Restore ref_count assert in terminate().

This revision now requires review to proceed.Aug 12 2020, 5:55 PM

Harbormaster completed remote builds in B32949: Diff 75742.Aug 12 2020, 5:55 PM

jeff added inline comments.Aug 12 2020, 5:57 PM

sys/kern/vfs_vnops.c
866–870	I see ok. Well it really is a shame how much extra synchronization and complexity is required for forced unmount. Orthogonal to this patch, but maybe we should rethink the way that works to avoid all of this. Possibly something closer to write suspension.

markj added inline comments.Aug 12 2020, 6:02 PM

sys/fs/nullfs/null_subr.c
265	I meant that there is an extra space after each `*`.

spaces

Harbormaster completed remote builds in B32955: Diff 75751.Aug 12 2020, 7:28 PM

markj accepted this revision.Aug 13 2020, 2:13 PM

markj added inline comments.

sys/kern/vfs_vnops.c
939	Can't we handle requests larger than `ptoa(io_hold_cnt)` by looping with the object PIP held?
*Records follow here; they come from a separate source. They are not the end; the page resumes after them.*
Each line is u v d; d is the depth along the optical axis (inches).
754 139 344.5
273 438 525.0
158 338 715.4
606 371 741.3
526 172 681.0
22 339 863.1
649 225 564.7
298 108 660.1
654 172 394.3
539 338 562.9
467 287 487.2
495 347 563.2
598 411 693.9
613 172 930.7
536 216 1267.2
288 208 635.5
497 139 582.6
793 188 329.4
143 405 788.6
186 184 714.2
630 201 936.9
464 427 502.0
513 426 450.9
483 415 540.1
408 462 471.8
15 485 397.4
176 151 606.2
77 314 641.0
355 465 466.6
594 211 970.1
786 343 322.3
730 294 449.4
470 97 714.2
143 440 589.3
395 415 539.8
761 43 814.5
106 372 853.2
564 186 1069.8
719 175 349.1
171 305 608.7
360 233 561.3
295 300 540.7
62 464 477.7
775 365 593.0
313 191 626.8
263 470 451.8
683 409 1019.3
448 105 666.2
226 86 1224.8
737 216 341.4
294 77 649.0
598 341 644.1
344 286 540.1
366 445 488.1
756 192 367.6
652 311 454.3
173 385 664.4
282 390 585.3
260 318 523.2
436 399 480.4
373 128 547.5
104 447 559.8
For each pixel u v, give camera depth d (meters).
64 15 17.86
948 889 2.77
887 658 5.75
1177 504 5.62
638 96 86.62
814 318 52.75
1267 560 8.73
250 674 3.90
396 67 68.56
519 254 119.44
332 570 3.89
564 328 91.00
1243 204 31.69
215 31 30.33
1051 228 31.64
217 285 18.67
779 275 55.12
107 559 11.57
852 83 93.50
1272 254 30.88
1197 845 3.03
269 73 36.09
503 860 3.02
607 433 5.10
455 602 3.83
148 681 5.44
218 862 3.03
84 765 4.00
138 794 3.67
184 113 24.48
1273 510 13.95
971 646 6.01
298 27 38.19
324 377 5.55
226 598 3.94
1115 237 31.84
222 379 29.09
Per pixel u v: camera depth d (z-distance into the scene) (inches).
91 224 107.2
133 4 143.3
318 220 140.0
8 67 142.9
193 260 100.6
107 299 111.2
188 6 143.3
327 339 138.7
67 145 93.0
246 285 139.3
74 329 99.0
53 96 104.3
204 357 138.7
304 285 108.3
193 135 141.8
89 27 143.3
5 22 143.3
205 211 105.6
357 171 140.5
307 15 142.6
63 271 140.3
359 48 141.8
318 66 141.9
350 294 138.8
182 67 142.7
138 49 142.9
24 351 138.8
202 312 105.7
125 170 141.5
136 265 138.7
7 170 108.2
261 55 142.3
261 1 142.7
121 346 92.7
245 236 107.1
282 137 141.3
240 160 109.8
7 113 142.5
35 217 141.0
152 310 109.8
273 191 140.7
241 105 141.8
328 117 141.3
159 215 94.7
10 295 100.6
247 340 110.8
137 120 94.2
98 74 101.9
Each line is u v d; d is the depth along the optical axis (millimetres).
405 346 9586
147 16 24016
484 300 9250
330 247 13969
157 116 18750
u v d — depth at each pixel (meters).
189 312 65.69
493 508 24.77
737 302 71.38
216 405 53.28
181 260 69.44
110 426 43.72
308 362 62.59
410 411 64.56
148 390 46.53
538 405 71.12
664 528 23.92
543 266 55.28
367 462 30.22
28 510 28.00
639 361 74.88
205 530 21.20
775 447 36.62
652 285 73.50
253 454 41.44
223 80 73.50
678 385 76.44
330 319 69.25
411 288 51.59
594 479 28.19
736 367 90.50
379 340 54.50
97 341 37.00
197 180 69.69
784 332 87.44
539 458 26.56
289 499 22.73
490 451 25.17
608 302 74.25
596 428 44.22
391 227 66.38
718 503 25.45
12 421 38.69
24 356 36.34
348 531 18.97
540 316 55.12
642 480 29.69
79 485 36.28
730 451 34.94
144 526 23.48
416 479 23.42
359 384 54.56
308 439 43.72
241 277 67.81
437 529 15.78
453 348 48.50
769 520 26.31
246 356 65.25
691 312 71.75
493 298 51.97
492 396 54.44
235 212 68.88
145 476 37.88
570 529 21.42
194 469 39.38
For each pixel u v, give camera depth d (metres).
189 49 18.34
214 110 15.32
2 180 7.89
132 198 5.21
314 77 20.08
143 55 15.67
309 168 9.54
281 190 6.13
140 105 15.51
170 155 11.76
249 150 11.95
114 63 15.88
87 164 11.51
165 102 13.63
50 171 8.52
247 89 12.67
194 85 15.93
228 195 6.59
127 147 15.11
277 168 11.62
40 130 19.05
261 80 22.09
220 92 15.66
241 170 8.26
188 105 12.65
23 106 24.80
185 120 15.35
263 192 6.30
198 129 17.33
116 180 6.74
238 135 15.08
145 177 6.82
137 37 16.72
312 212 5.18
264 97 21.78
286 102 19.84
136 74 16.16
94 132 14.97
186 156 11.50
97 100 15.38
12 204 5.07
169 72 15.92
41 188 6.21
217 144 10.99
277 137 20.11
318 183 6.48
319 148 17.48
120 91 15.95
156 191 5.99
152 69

This revision is now accepted and ready to land.Aug 13 2020, 2:13 PM

Patch is currently tested by pho.

sys/kern/vfs_vnops.c
939	We can, but I am not sure it is much useful. vniofault code already chunks io into io_hold_cnt blocks, so for the normal case where vniofault is enabled, we would never see large block. The check is to do something with !vniofault. Might be we could not do pgcache read for !vniofault, but this seems to be too arbitrary.